Choice is the premier source for reviews of academic books. Each January, the magazine publishes its list of Outstanding Academic Titles. The list reflects the best in scholarly titles from the previous year and brings with it the extraordinary recognition of the academic library community.
Only about 10 percent of some 7,000 reviewed works are named Outstanding Academic Titles.
Baker is an NIU Presidential Research Professor who holds a joint appointment with University Libraries and the Department of English. The British Library, as well as Oak Knoll Press, published “Harold Pinter: A Bibliographical History,” by Baker and co-author John C. Ross, shortly before Pinter won the Nobel Prize for Literature.
The playwright and poet is among the most prolific British authors alive today. Pinter’s screenplay for the 1981 film, “The French Lieutenant’s Woman,” was nominated for an Academy Award, but he is best known for his more than two dozen plays, including “The Caretaker,” “The Homecoming” and “The Birthday Party.”

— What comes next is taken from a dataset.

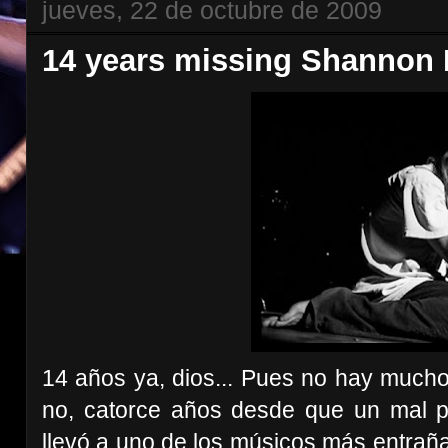
jueves, 22 de octubre de 2009
14 years missing Shannon
14 años ya, dios... Pues no hay mucho
no, catorce años desde que un mal p
llevó a uno de los músicos más entraña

Baker’s bibliographical history provides a comprehensive account of the published writings and also texts in other media that Pinter wholly or partly authored. No author had previously consolidated Pinter’s body of work into a comprehensive text for libraries, archives, literary scholars, critics and Pinter enthusiasts.
Baker’s book also contains textual variants. It chronicles interviews, recorded in print and other media, and interview-based articles, generated from Pinter’s wide-ranging interest in literary projects, human rights and political causes.
Baker previously won a Choice award for “The Letters of Wilkie Collins,” a book co-authored with William Clarke and published in 1999. Collins was a popular 19th century British writer who helped invent the detective novel.
While Baker welcomes the latest Choice recognition, the highest praise for his work came from Pinter himself. “What a piece of work! I’m staggered,” Pinter wrote in a letter to Baker. “Apart from anything else, it gives shape to my own life.”